In January, Bitmain went public with its product, and in April another manufacturer, Innosilicon, came out with an even faster Sia ASIC. Obelisk had still not shipped its ASICs, and its June 30 deadline for doing so came and went. Threats of legal action followed. The first Obelisk ASICs shipped in August, with the last going out in mid-October.
Nebulous had a trick up its sleeve, however: a kill switch that would enable the company to change the Sia algorithm in a way that would disable other miners, but let Obelisk miners keep running. After nearly a year of debate, Nebulous announced at the beginning of October that it would flip that kill switch and fork the network.
Vorick told CoinDesk Thursday:
“The reason we had the secret circuit was to activate it in the event of a malicious mining attack. While there was not ever a direct attack on the consensus system, much of the community felt that the secret development of ASICs was an attack, and also felt that one farm owning 45 percent of the hash rate was risky, and justified forcing a [proof of work] change.”
Not everyone was happy with the decision to fork – in particular those who had invested in Innosilicon hardware. While Vorick characterized community support for the move as over 90 percent, some have characterized it as a “protectionist” bailout for the company he leads.
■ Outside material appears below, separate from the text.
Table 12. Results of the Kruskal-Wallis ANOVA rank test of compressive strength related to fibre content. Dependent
As has happened with other controversial hard forks – most notably ethereum’s following the DAO theft – part of the community has decided to continue using the old Sia protocol. Sia Classic, as this group calls itself (in a conscious nod to Ethereum Classic), has set up a separate foundation and separate social media forums.
The group has also published a “Declaration of Independence.” Sia Classic miners kept finding blocks without interruption, even as the “main,” Nebulous-endorsed chain stalled briefly.
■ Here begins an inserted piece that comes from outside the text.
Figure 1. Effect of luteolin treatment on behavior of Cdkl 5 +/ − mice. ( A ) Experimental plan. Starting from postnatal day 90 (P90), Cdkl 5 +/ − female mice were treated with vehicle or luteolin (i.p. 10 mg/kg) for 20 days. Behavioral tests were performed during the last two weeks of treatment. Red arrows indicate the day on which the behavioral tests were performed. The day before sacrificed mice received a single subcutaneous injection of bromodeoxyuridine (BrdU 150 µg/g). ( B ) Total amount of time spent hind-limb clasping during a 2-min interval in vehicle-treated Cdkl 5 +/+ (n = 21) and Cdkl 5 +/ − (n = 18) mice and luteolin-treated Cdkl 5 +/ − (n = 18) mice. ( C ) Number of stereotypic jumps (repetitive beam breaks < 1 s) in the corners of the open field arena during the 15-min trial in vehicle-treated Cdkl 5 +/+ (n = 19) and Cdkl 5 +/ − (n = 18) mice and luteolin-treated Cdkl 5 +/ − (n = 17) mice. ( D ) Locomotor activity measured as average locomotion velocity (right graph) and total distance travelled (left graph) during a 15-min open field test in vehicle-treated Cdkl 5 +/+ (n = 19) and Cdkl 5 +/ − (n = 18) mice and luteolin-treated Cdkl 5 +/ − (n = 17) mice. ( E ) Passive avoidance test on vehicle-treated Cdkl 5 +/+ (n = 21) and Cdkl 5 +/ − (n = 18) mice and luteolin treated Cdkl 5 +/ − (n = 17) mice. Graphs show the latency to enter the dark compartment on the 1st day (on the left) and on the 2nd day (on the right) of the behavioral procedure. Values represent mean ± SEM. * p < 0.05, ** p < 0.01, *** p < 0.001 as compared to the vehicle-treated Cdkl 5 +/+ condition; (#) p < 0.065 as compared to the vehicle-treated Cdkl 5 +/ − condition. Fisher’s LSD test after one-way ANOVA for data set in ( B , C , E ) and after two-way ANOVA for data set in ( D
Sia Classic “has very low community support,” Vorick said. “They say they believe in the vision though, and that they wish to have a collaborative relationship with the main chain. If Sia Classic does get support, then we are happy to engage them collaboratively. But so far we’ve seen little evidence of actual support outside of Sia Classic employees.”
Sia Classic did not respond to multiple requests for comment.
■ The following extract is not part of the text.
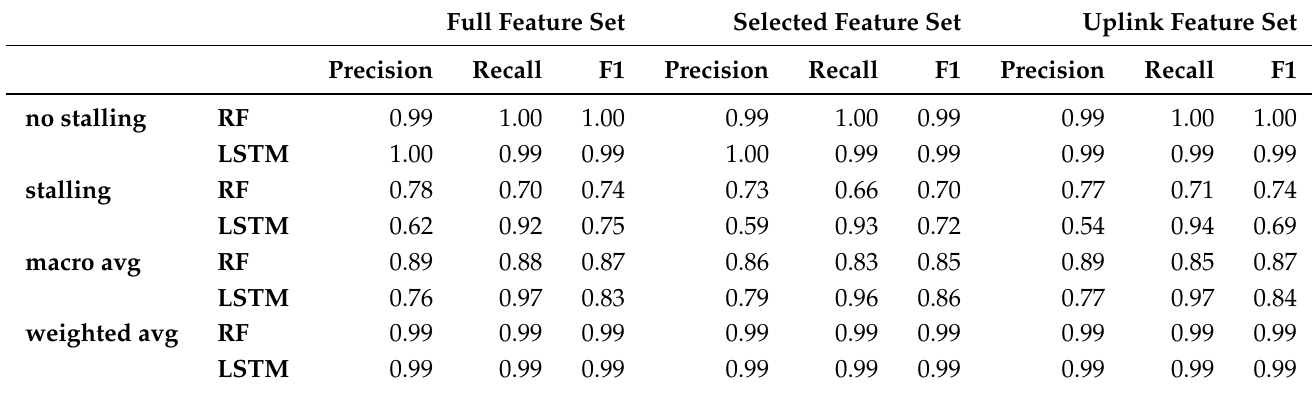
Table 16. Stalling prediction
At least two other non-Nebulous groups have also emerged: Sia Prime, which Vorick said was “also collaborative with Nebulous,” leaving the mechanism that funds Nebulous in the code in what he called “a big sign of good faith.”
Finally, Hyperspace is “an adversarial fork that wishes to replace Nebulous,” Vorick said, although they “have not written any storage platform code themselves.” Hyperspace did not immediately respond to a request for comment.
Vorick characterized the fork as a success for the Sia community. “The hashrate is much much more decentralized than before the fork,” he said, estimating that 87 percent of the network’s computing power was accounted for by “community members.”
While it may be too early to tell, however, it seems that there may no longer be just one Sia community.